== Work instructions ==
Search the data below, and report every line in which "Okotoks" occurs.

== Data listing ==

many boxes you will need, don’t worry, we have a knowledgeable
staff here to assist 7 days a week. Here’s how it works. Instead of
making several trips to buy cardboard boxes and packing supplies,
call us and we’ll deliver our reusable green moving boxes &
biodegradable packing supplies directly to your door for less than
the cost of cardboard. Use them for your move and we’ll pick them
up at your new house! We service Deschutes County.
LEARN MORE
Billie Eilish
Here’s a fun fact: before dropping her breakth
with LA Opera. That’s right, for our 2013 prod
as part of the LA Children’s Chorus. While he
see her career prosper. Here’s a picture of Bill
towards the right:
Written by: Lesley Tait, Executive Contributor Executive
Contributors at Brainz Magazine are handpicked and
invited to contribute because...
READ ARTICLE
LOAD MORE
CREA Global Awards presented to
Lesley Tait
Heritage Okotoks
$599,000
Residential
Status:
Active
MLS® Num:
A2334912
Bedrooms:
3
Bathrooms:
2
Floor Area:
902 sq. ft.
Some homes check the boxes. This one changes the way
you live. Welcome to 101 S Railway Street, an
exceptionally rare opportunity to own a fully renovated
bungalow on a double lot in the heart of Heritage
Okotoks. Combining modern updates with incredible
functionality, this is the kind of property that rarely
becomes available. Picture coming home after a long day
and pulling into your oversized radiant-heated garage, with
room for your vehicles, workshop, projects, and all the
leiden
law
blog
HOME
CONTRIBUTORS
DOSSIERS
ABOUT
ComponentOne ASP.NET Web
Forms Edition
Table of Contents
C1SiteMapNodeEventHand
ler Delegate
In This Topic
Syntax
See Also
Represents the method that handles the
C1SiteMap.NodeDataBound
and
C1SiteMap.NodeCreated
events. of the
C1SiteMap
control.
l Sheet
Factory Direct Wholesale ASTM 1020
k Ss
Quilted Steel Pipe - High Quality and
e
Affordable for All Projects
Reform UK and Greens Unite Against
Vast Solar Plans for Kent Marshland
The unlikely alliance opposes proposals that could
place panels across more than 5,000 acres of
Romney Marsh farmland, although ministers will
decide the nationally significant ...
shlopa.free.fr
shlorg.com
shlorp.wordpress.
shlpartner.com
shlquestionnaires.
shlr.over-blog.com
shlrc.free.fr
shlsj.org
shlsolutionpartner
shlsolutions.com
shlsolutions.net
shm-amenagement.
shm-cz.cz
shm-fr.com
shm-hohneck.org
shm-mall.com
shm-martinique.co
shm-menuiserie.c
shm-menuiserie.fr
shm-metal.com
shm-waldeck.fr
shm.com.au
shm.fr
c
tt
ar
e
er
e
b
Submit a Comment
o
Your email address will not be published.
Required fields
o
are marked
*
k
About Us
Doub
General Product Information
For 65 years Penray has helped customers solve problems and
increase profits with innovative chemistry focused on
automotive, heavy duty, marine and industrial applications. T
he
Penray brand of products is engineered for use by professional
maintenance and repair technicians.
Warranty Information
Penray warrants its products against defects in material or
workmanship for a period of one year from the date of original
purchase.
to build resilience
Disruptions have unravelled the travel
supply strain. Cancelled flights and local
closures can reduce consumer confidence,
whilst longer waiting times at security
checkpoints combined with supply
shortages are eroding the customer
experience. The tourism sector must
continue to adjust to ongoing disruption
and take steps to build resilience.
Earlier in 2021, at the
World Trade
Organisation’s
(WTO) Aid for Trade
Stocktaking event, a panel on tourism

== Output ==
Heritage Okotoks
Okotoks. Combining modern updates with incredible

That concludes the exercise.